Bei Hitze muss dein Körper seine Energie zwischen Leistung und Kühlung aufteilen, und das kostet dich Geschwindigkeit. Wer das versteht, ärgert sich weniger über eine enttäuschende Runde und geht in der Hitze klüger damit um.

Warum fällt das Laufen bei Hitze so schwer?

Bei Hitze muss Ihr Körper zwei Dinge gleichzeitig tun: Ihre Muskeln mit Blut und Sauerstoff versorgen und Ihre Haut kühlen. Sobald es warm wird, leitet Ihr Körper mehr Blut in die Haut, um Wärme abzugeben. Dieses Blut kann dann nicht zu Ihren Muskeln fließen, wodurch Ihr Herz stärker pumpen muss, um alles zu versorgen.

Die Auswirkungen spürst du an deiner Herzfrequenz. Bei genau demselben Tempo liegt diese an einem warmen Tag leicht um 5 bis 15 Schläge höher als normal. Das ist von Person zu Person unterschiedlich. Wenn du länger läufst, steigt deine Herzfrequenz sogar noch weiter an, während dein Tempo gleich bleibt. Dieses Phänomen wird als „Cardiac Drift“ bezeichnet.

Die Kühlung erfolgt hauptsächlich über den Schweiß. Solange dieser Schweiß auf Ihrer Haut verdunstet, geben Sie Wärme ab und Ihre Körpertemperatur bleibt unter Kontrolle. Verdunstung ist nur möglich, wenn die Luft die Feuchtigkeit aufnehmen kann. Bei hoher Luftfeuchtigkeit ist die Luft bereits gesättigt, sodass der Schweiß von dir abtropft, ohne dich zu kühlen. Möchtest du mehr darüber erfahren, wie dein Körper die Temperatur reguliert? Dann erklären wir diesen Mechanismus in diesem Artikel näher.

 

Ab welcher Temperatur wird Laufen gefährlich?

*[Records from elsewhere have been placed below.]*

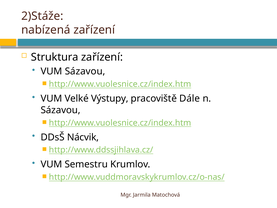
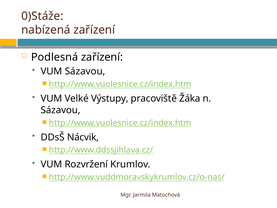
2)Stáže: 2)Stáže -> 0)Stáže
Struktura: Struktura -> Podlesná
Dále: Dále -> Žáka
Semestru: Semestru -> Rozvržení
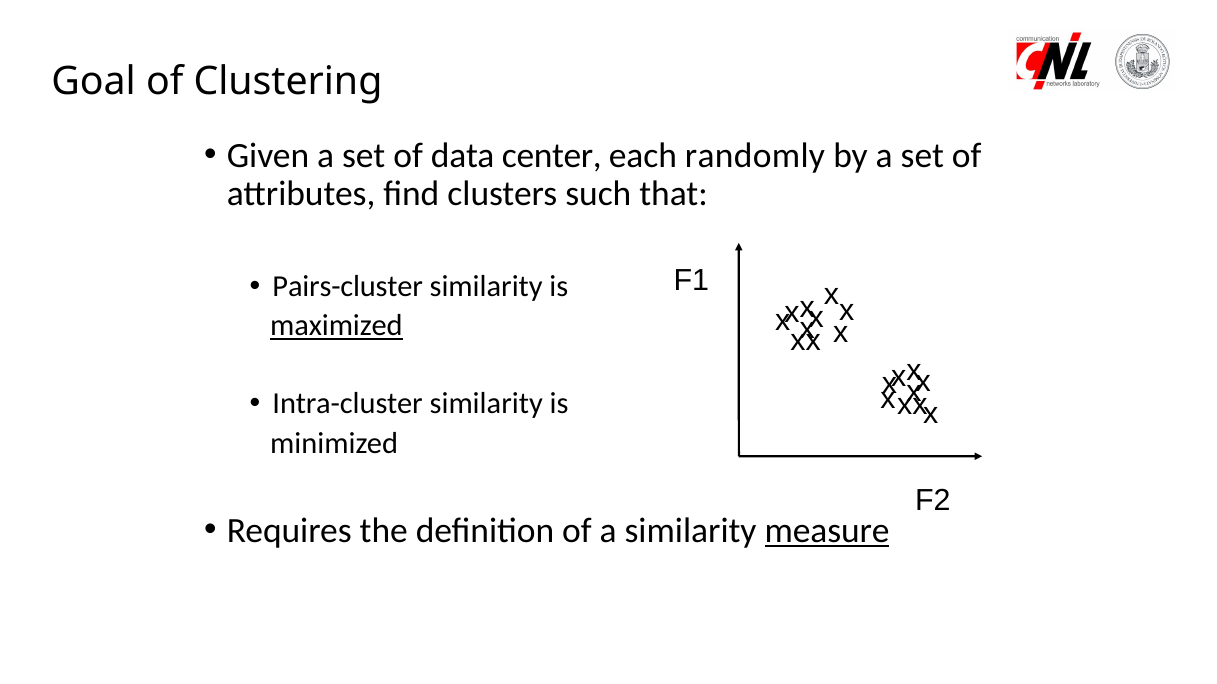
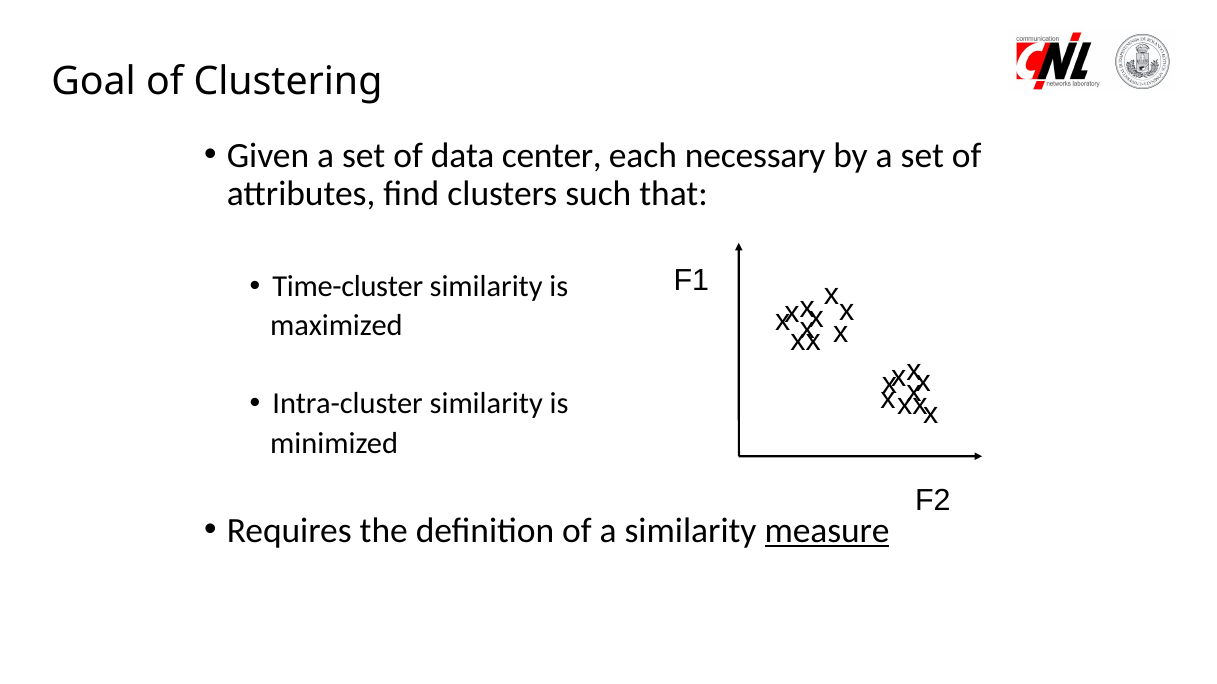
randomly: randomly -> necessary
Pairs-cluster: Pairs-cluster -> Time-cluster
maximized underline: present -> none
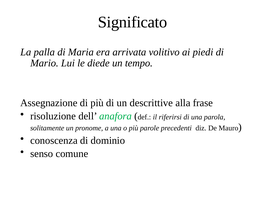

Zunächst einmal ist zu beachten, dass dies von Person zu Person und von Situation zu Situation unterschiedlich sein kann. Im Allgemeinen läuft man bis zu etwa 20 °C angenehm und bringt seine beste Leistung. Zwischen 20 und 25 °C ist Vorsicht geboten: Das Tempo sinkt schneller und die Herzfrequenz steigt spürbar an. Bei Temperaturen über 25 °C sind Anpassungen unbedingt erforderlich, und ab 30 °C bei hoher Luftfeuchtigkeit besteht ein ernsthaftes Risiko der Überhitzung.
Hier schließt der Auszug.